**Aim 1:** Repeat everything in the records verbatim, from the line containing "genus: Asplenium" down to the line containing "scientific name: Amelanchier sp.", both lines included.

**Document text:**

....

Skip to content

Latest commit

 

History

History

Folders and files

NameName
Last commit message
Last commit date

parent directory

..
 
 
 
 
 
 

README.md

Document Chunking and Embedding Example

This example demonstrates how to chunk a document, generate embeddings, and store them in Chroma Cloud for semantic search and retrieval.

Overview

The example performs the following operations:

  1. Ingestion Mode: Chunks a document (document.txt) into smaller pieces, generates embeddings using Jina AI, and stores them in Chroma Cloud
  2. Query Mode: Performs semantic search on the stored documents using natural language queries

Prerequisites

  • PHP 8.1 or higher
  • Chroma Cloud account with API key
  • Jina AI API key (for embeddings)
  • Composer dependencies installed (composer install)

Setup

  1. Set your API keys as environment variables:
export CHROMA_API_KEY="your-chroma-cloud-api-key"
export JINA_API_KEY="your-jina-api-key"

Or pass them via CLI arguments (see Usage below).

....

**Source data:**
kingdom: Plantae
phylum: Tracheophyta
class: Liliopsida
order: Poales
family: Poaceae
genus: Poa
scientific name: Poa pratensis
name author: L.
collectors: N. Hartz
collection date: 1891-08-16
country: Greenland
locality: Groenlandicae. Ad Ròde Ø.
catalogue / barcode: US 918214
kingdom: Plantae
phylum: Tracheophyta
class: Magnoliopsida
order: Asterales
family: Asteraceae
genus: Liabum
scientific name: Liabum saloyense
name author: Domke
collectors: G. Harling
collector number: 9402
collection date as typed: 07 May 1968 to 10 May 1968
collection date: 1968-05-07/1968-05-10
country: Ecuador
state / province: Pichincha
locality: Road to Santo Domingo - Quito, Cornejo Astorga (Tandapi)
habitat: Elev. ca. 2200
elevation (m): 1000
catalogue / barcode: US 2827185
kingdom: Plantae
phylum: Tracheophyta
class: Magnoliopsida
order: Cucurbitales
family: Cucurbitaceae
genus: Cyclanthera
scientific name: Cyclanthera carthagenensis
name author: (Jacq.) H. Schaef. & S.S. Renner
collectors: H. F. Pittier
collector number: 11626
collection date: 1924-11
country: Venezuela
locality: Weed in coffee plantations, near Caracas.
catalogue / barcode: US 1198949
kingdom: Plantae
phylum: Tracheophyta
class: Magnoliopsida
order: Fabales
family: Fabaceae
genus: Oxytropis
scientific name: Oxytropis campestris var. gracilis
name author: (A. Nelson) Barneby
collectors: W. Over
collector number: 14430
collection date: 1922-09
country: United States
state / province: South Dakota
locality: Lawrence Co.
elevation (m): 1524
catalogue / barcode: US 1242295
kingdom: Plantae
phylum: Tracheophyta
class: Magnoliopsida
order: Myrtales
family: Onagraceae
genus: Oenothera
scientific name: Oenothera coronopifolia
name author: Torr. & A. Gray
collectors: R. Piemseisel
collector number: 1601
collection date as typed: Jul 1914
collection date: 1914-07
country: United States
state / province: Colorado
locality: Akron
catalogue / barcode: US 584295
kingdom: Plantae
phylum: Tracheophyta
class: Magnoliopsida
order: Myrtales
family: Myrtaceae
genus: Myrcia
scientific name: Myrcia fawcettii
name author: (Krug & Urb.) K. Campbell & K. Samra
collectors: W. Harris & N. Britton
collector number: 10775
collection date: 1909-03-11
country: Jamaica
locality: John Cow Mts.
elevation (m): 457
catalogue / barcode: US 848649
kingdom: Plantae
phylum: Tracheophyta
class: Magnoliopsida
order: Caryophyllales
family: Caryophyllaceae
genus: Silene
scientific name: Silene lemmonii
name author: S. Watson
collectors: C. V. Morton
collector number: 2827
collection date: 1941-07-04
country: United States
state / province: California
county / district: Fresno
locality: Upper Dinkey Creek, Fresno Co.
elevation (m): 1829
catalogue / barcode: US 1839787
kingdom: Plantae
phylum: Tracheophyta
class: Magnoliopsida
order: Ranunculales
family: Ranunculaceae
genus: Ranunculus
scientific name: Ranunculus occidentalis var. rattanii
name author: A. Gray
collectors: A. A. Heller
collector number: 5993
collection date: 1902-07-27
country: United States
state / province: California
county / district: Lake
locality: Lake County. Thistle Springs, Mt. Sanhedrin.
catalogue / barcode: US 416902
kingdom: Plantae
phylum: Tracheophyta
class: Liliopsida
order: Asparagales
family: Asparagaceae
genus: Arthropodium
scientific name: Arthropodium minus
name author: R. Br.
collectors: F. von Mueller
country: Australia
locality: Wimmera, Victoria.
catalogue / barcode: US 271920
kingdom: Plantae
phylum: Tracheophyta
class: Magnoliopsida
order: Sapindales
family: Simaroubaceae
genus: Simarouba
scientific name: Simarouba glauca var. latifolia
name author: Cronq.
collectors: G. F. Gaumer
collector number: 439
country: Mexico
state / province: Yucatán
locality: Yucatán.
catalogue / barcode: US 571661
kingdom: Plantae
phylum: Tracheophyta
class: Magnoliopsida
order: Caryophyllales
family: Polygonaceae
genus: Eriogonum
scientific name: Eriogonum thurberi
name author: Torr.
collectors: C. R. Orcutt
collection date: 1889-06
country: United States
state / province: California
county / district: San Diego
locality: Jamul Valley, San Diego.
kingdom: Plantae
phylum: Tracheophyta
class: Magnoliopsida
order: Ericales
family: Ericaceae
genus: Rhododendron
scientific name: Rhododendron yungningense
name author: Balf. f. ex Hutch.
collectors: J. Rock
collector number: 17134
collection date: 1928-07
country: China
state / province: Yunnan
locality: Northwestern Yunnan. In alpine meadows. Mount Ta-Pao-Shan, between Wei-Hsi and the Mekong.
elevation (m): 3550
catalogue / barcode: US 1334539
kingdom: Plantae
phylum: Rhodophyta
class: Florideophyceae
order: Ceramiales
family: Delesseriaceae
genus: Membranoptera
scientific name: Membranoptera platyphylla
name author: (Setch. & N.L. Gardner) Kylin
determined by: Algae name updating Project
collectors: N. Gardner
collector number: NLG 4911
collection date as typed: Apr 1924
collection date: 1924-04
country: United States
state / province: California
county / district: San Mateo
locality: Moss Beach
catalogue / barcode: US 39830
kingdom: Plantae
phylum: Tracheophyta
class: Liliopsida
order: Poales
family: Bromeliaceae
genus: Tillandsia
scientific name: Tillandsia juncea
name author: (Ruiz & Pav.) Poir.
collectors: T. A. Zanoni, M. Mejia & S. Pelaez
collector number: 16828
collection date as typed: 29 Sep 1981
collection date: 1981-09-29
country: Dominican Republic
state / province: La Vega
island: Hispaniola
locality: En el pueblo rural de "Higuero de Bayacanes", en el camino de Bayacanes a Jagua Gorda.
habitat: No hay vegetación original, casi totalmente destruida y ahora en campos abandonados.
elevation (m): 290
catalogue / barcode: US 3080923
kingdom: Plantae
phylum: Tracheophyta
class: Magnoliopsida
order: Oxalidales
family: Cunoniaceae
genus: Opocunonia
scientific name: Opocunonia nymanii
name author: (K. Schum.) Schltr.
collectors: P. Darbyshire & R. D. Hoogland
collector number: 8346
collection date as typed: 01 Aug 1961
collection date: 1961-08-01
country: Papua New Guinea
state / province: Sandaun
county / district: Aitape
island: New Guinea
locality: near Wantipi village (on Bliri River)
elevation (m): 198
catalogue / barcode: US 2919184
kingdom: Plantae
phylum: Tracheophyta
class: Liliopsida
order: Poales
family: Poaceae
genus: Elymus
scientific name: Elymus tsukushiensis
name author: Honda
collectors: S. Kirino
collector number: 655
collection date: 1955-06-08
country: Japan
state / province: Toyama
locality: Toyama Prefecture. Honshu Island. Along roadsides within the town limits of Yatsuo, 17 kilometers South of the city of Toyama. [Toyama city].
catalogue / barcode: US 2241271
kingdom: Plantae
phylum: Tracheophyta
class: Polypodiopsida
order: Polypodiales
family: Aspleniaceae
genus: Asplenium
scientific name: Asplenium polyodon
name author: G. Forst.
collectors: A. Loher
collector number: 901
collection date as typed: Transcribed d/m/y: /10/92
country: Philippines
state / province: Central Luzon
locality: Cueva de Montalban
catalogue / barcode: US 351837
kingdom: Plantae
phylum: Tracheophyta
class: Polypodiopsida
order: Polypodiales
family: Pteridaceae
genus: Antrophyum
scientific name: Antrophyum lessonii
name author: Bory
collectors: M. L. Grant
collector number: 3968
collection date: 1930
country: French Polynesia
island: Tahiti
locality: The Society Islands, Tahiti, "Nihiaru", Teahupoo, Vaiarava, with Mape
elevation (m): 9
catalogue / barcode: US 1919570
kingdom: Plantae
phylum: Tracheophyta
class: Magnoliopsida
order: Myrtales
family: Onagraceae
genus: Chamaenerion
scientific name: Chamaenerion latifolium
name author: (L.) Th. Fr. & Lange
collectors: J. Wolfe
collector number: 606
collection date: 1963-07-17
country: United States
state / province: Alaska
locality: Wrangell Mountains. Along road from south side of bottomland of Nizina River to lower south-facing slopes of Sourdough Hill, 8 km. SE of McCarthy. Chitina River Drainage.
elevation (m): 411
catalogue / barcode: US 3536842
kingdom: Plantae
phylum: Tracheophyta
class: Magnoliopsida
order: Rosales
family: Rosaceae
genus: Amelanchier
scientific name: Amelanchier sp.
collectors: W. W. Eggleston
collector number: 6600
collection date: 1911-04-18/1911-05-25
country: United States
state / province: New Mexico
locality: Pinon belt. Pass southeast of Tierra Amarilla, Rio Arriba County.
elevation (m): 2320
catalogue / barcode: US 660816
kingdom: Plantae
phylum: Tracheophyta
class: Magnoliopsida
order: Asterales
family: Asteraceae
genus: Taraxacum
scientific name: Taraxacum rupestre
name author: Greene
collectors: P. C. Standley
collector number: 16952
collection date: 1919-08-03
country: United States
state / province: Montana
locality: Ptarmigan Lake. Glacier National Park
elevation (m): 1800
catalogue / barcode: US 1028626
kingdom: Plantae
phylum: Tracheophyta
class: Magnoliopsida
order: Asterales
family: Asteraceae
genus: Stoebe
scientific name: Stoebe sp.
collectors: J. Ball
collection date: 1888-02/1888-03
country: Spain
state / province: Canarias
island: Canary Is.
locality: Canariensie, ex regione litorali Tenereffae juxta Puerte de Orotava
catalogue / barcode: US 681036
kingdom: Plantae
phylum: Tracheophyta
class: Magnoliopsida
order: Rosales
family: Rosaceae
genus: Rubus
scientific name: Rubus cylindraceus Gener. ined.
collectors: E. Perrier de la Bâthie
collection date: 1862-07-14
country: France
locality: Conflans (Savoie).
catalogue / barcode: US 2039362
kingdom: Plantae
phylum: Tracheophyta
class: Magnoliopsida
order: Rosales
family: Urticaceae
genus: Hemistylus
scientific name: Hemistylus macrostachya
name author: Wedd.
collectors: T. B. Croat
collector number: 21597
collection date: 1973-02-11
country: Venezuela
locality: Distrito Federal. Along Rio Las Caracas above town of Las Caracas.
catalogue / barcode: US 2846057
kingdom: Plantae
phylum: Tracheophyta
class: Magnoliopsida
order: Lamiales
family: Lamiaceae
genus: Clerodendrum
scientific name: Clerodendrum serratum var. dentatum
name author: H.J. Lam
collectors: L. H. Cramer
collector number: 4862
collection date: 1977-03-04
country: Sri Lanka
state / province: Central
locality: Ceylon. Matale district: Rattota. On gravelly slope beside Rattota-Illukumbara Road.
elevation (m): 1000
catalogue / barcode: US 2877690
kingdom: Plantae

....

**Aim 2:** Transcribe everything in the chunking and embedding README from "This example demonstrates" down to "key (for embeddings)", inclusive, without altering a character.

**Complete output 1:**
genus: Asplenium
scientific name: Asplenium polyodon
name author: G. Forst.
collectors: A. Loher
collector number: 901
collection date as typed: Transcribed d/m/y: /10/92
country: Philippines
state / province: Central Luzon
locality: Cueva de Montalban
catalogue / barcode: US 351837
kingdom: Plantae
phylum: Tracheophyta
class: Polypodiopsida
order: Polypodiales
family: Pteridaceae
genus: Antrophyum
scientific name: Antrophyum lessonii
name author: Bory
collectors: M. L. Grant
collector number: 3968
collection date: 1930
country: French Polynesia
island: Tahiti
locality: The Society Islands, Tahiti, "Nihiaru", Teahupoo, Vaiarava, with Mape
elevation (m): 9
catalogue / barcode: US 1919570
kingdom: Plantae
phylum: Tracheophyta
class: Magnoliopsida
order: Myrtales
family: Onagraceae
genus: Chamaenerion
scientific name: Chamaenerion latifolium
name author: (L.) Th. Fr. & Lange
collectors: J. Wolfe
collector number: 606
collection date: 1963-07-17
country: United States
state / province: Alaska
locality: Wrangell Mountains. Along road from south side of bottomland of Nizina River to lower south-facing slopes of Sourdough Hill, 8 km. SE of McCarthy. Chitina River Drainage.
elevation (m): 411
catalogue / barcode: US 3536842
kingdom: Plantae
phylum: Tracheophyta
class: Magnoliopsida
order: Rosales
family: Rosaceae
genus: Amelanchier
scientific name: Amelanchier sp.

**Complete output 2:**
This example demonstrates how to chunk a document, generate embeddings, and store them in Chroma Cloud for semantic search and retrieval.

Overview

The example performs the following operations:

  1. Ingestion Mode: Chunks a document (document.txt) into smaller pieces, generates embeddings using Jina AI, and stores them in Chroma Cloud
  2. Query Mode: Performs semantic search on the stored documents using natural language queries

Prerequisites

  • PHP 8.1 or higher
  • Chroma Cloud account with API key
  • Jina AI API key (for embeddings)